HOW TO COMPLETE THIS TASK ▸
Return only the tail of the data below, word for word: the line with "histopathology image of" and each line after it through the final one.

# # # # #

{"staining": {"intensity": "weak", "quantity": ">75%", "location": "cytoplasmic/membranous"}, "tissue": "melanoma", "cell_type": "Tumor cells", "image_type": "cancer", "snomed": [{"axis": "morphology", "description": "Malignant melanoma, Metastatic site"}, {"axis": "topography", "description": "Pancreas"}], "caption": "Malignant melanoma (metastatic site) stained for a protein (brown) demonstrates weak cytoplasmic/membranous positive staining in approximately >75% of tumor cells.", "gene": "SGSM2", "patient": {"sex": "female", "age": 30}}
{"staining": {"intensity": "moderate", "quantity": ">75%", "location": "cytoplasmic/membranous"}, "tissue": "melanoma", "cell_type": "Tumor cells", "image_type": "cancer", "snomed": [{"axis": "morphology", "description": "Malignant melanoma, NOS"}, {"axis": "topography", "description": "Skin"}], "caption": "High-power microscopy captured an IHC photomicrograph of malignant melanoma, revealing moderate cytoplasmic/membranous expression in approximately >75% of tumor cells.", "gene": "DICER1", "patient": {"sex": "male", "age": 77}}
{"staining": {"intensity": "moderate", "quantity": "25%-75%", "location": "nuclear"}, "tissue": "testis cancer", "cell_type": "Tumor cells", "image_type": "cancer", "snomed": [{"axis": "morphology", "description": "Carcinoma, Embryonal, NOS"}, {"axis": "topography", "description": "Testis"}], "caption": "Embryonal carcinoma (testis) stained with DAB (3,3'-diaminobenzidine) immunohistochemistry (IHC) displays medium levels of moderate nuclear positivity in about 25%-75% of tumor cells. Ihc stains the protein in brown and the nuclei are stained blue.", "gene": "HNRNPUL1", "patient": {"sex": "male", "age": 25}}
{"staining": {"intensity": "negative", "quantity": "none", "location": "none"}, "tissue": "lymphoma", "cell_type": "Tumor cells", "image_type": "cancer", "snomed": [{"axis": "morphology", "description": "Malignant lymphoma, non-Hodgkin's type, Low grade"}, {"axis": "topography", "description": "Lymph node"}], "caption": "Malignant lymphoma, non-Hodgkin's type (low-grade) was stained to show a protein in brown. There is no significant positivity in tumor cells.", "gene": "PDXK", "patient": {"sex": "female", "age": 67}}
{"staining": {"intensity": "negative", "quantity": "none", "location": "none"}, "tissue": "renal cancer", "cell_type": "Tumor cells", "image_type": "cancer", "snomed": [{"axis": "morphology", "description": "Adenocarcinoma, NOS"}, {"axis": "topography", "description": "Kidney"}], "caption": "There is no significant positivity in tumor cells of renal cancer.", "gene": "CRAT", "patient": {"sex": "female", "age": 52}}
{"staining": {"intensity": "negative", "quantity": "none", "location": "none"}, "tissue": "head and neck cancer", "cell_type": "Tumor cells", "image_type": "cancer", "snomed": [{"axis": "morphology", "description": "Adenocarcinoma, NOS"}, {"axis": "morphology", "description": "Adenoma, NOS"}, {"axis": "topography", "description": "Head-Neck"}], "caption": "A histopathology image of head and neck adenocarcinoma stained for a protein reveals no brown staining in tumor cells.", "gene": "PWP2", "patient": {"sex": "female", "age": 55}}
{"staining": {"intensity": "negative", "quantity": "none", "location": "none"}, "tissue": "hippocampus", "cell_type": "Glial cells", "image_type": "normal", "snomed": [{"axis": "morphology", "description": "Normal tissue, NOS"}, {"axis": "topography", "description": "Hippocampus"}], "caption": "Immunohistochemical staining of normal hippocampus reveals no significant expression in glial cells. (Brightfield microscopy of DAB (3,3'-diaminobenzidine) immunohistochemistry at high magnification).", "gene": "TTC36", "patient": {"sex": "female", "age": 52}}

# # # # #

REPLY ▸
{"staining": {"intensity": "negative", "quantity": "none", "location": "none"}, "tissue": "head and neck cancer", "cell_type": "Tumor cells", "image_type": "cancer", "snomed": [{"axis": "morphology", "description": "Adenocarcinoma, NOS"}, {"axis": "morphology", "description": "Adenoma, NOS"}, {"axis": "topography", "description": "Head-Neck"}], "caption": "A histopathology image of head and neck adenocarcinoma stained for a protein reveals no brown staining in tumor cells.", "gene": "PWP2", "patient": {"sex": "female", "age": 55}}
{"staining": {"intensity": "negative", "quantity": "none", "location": "none"}, "tissue": "hippocampus", "cell_type": "Glial cells", "image_type": "normal", "snomed": [{"axis": "morphology", "description": "Normal tissue, NOS"}, {"axis": "topography", "description": "Hippocampus"}], "caption": "Immunohistochemical staining of normal hippocampus reveals no significant expression in glial cells. (Brightfield microscopy of DAB (3,3'-diaminobenzidine) immunohistochemistry at high magnification).", "gene": "TTC36", "patient": {"sex": "female", "age": 52}}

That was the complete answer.